MULTITASK LIKE A PRO
One of the trickiest parts of committing to a daily walking routine is fitting it into an already tight schedule, said an author and the owner of Blue Ridge Hiking Company Jennifer Pharr Davis. But, she said, you can squeeze in extra steps in a surprising number of places. For instance, when picking your children up from school, park six blocks away and walk the rest. Having 10 or 15 minutes to decompress while walking to the car can also help children unwind and get some energy out, she said, adding that “it helps me have some focussed time with my kids.”
Pharr Davis also likes to trade in her Zoom meetings for walking meetings whenever possible, especially with local co-workers. “When your body’s moving, your brain’s stimulated in different ways and you’re more creative,” she said, noting that these moving meet-ups often lead to better conversations among her colleagues.
CRANK UP THE TUNES
Listening to music during a walk or an intense training session has been shown to decrease perceived exertion and increase physical performance, according to a recent meta-analysis. In other words, exercising harder doesn’t feel as strenuous when we turn on our favourite playlists.

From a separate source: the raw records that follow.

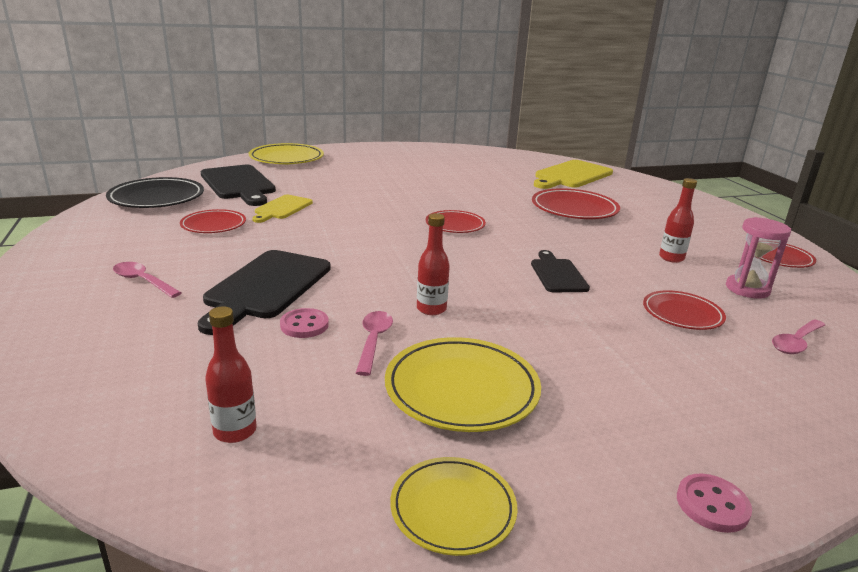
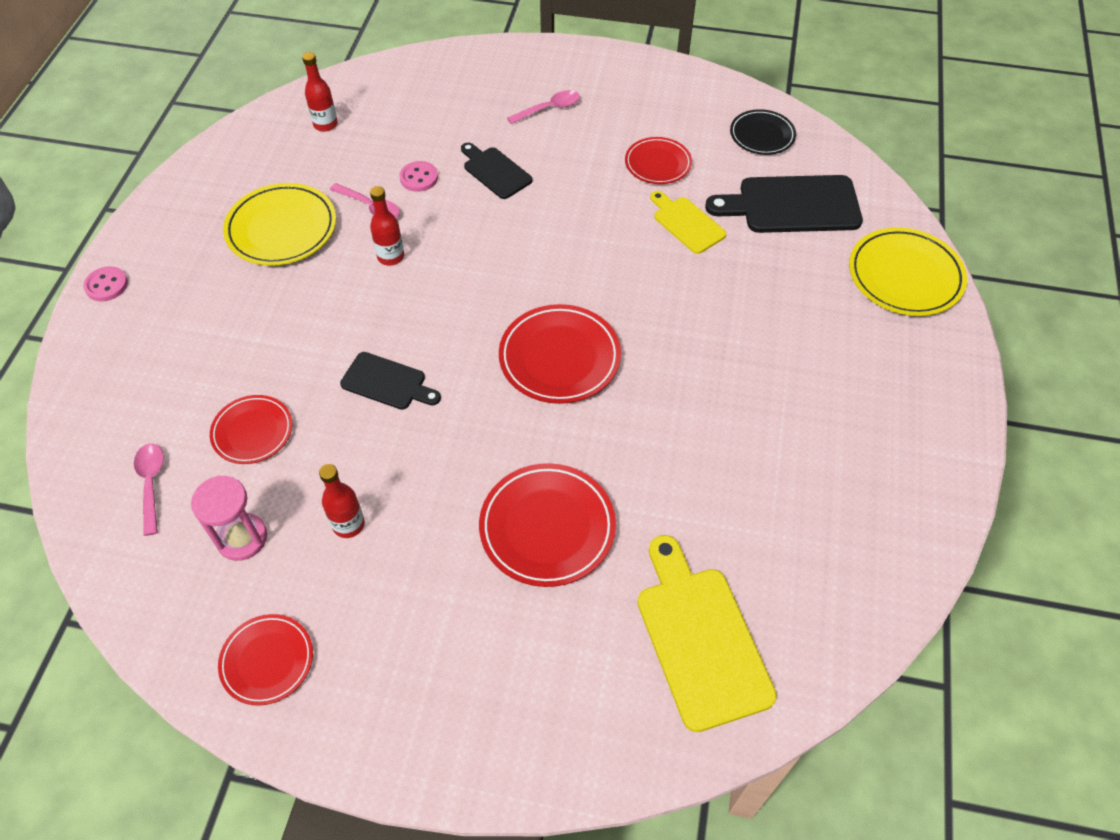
camera: 120 degrees right, 30 degrees up
(157, 198) = (762, 135): black plate -> black plate, size x0.63
(266, 287) = (495, 171): black cutting board -> black cutting board, size x0.59
(453, 509) = (201, 185): yellow plate -> none
(455, 225) = (559, 358): red plate -> red plate, size x1.58

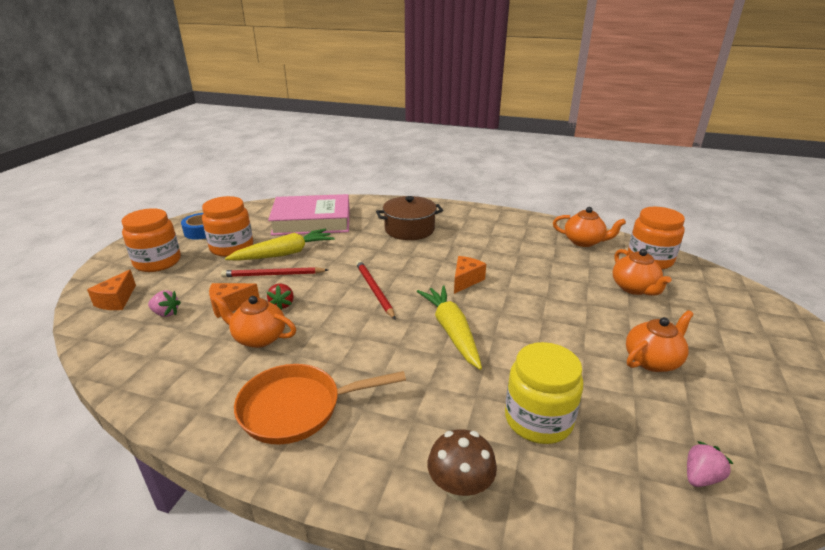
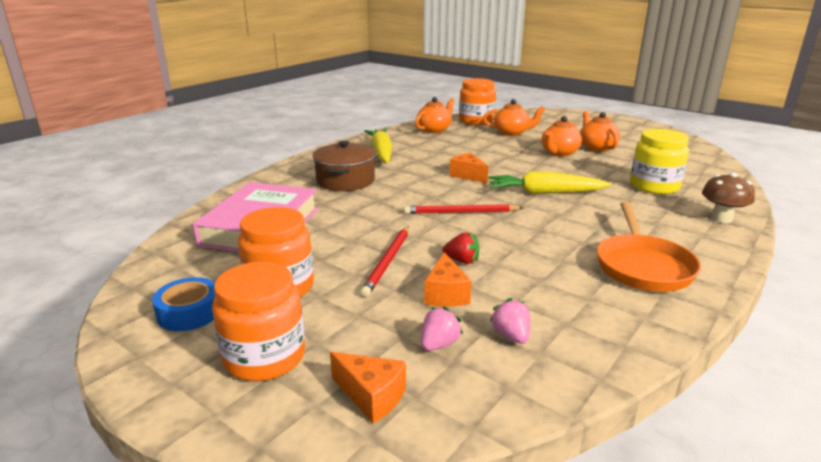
camera: 70 degrees left, 5 degrees down
(259, 338) = (524, 278): orange teapot -> orange teapot (559, 153)
(284, 254) = (337, 251): yellow carrot -> yellow carrot (381, 152)
(700, 477) = (698, 162): pink strawberry -> pink strawberry (511, 335)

Fog-Wiltse added that she saw similar results when her clients engaged in any type of “preferential listening” while working out. “If music’s not your thing, podcasts could do the same,” she said.
EMBRACE THE FARTLEK
Swedish for “speed play”, fartlek workouts use a type of interval training that involves a series of high-intensity bursts with recovery periods between them.
The beauty of the fartlek is that, unlike in traditional high-intensity interval training workouts, walkers or runners don’t have to glue themselves to a watch or a fitness tracker to boost their muscular endurance. Just amp up your gait to a light jog or a power walk for a short stretch to get your heart rate up, slow back down until you feel recovered and repeat.
If you prefer a more structured approach, “start with a 10-minute walking warm-up, then do six to 10 one-minute, faster intervals, each followed by two minutes of easy walking”, said author of 80/20 Running and co-founder of a training company called 80/20 Endurance Matt Fitzgerald. “And then cool down with five to 10 minutes of walking.”
Dividing up your weekly exercise so that 80 per cent of your time is spent at a low intensity and 20 per cent is spent at a moderate to high intensity, much like the training regimens of competitive marathoners, she said, can help everyday athletes get fitter faster.